What makes a bird like this so spectacular is the whole of the environment that makes the bird possible.  The pictures are less without the beauty of lichen, leaf, and history of habitat. Indeed, the pictures would not be possible without them.  Birds choose habitats based on a wide assortment of "micro" habitat variables.  For each species, it is a finely balanced recipe.



Birds live in biological communities.  Plants support fruits and prey species, and plant structures at many levels lend to survival for each bird species.  The complexity of a forest community in the specific structural and living members are the answers to what possibilities exist for any given bird.  Often, a particular cadre of birds can be found together, responding, perhaps to different parts of a continuous habitat theme.   A forest is beautiful on many levels.





Finding this owl is analogous to finding so many other hidden secrets, even the little-known behaviors of common and "well-known" species of birds.  As I explore more and more of the details of forests across the state of Wisconsin, I find an almost unbelievable amount of community interdependence.  Each bird is evidence of thousands of working pieces, thousands of tiny stories, thousands of clues about how nature works.




All images were photographed on 10 June 2013 (as is the theme of this blog), but an assortment of cameras were used from the Canon Powershot SX230HS to Canon 40D ("pack camera") and Canon 7D ("nice camera").    

Friday, June 7, 2013

Hoverfly...A Pollinator

Interdependence...                    7 June 2013

Hoverfly and Lupine

A small window into the universe, the two organisms portrayed serve to tell so many stories in biology, stories about themselves, each other, and stories about so many others entwined.  The small fly, a hoverfly, is a mimic.  While harmless, its colors fool would-be predators into assuming this insect has a nasty sting.  The fly pollinates the lupine, serving as a sexual liaison between flowers, ensuring that future lupine seeds will carry a wealth of shuffled genes.  The lupine's continual survival is critical to a community of lupine-dependent species, including the endangered Karner Blue butterfly, the caterpillars of which depend upon the leaves of the lupine as a host plant.  Interdependence.  It is all connected.  It is all valuable.

--- Records shown ---
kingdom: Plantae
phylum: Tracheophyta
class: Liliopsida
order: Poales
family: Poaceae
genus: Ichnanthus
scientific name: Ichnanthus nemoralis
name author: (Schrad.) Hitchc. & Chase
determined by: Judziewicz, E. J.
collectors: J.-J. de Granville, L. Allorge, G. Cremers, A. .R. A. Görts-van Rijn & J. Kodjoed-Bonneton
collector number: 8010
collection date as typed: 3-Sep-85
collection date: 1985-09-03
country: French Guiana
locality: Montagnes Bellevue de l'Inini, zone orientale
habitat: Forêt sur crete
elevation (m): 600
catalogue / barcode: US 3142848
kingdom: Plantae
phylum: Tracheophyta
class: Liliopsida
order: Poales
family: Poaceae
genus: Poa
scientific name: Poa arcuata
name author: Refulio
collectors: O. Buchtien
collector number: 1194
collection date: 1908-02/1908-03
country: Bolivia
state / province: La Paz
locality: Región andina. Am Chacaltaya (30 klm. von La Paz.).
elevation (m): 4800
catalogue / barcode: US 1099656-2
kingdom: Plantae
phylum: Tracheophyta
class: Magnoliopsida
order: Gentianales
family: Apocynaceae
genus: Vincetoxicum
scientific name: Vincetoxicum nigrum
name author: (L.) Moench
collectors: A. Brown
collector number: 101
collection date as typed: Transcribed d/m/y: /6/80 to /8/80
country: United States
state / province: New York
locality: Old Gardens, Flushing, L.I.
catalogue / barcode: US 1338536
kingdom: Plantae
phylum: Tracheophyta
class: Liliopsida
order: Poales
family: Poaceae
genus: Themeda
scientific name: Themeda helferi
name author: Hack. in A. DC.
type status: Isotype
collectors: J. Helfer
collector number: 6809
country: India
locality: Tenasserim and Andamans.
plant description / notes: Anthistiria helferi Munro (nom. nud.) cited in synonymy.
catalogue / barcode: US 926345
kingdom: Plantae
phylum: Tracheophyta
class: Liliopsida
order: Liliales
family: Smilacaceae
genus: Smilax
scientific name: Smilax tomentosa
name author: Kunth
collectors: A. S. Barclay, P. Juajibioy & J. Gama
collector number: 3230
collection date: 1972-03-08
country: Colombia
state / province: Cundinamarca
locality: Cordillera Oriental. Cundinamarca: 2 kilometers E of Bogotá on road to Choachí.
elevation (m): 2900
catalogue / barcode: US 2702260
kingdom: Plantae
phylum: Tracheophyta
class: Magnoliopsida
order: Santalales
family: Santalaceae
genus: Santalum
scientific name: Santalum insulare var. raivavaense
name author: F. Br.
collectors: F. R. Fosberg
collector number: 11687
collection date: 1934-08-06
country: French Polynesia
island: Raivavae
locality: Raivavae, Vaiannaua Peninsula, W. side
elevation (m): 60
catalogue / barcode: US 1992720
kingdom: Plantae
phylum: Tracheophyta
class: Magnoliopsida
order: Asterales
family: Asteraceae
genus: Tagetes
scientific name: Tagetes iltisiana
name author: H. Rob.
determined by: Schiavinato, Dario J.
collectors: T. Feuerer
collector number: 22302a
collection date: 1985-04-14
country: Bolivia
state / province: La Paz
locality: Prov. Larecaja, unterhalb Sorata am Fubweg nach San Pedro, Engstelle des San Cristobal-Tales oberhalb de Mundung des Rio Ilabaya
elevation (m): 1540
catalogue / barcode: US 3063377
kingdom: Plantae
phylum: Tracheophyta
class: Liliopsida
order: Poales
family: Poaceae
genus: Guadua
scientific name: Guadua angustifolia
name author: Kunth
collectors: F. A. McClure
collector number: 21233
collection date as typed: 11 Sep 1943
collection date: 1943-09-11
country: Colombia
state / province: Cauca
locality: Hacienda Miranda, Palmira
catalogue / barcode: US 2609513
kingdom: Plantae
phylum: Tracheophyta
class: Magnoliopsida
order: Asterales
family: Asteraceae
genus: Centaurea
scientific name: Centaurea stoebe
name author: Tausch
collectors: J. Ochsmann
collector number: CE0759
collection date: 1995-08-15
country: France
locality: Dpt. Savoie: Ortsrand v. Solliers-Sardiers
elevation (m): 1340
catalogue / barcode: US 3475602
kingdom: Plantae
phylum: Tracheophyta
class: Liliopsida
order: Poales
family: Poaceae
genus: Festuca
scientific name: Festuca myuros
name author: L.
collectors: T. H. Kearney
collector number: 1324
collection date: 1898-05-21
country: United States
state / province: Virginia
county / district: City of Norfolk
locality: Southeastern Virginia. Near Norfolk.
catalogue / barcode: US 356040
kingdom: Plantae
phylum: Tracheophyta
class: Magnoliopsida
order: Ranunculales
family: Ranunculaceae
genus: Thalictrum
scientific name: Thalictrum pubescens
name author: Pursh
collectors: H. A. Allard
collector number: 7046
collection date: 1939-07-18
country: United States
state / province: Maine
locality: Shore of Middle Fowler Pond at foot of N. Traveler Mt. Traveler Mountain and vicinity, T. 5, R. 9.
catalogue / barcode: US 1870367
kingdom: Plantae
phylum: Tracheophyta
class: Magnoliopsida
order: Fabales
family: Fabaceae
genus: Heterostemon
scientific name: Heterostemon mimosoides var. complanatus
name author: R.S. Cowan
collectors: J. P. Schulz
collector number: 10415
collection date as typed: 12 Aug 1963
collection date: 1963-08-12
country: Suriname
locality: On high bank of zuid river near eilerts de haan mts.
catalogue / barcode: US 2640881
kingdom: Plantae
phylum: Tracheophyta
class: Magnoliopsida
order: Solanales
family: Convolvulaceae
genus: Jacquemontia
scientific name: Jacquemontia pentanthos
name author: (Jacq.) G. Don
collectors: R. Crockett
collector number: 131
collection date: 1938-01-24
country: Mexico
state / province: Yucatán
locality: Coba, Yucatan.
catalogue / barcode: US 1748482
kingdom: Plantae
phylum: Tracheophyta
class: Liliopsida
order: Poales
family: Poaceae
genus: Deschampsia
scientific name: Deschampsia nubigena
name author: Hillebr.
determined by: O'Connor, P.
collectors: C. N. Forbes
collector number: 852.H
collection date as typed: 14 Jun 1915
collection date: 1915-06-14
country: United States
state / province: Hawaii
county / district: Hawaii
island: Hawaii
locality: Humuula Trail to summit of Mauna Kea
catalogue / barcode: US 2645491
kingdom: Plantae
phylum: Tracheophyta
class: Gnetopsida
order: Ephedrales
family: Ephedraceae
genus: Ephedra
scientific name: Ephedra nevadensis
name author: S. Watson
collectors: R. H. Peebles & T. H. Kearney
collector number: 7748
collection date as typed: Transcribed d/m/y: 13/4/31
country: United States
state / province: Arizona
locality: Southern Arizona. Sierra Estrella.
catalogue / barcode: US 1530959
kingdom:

--- Complete the following ---
A: In the blog text, which endangered butterfly has caterpillars that depend on lupine leaves as a host plant?
B: From the blog text, extract the stretch from "What makes a" through "on many levels.".
Answer from the blog text alone, not from the rows.

--- Answers by item ---
A: The Karner Blue butterfly.

B:
What makes a bird like this so spectacular is the whole of the environment that makes the bird possible.  The pictures are less without the beauty of lichen, leaf, and history of habitat. Indeed, the pictures would not be possible without them.  Birds choose habitats based on a wide assortment of "micro" habitat variables.  For each species, it is a finely balanced recipe.



Birds live in biological communities.  Plants support fruits and prey species, and plant structures at many levels lend to survival for each bird species.  The complexity of a forest community in the specific structural and living members are the answers to what possibilities exist for any given bird.  Often, a particular cadre of birds can be found together, responding, perhaps to different parts of a continuous habitat theme.   A forest is beautiful on many levels.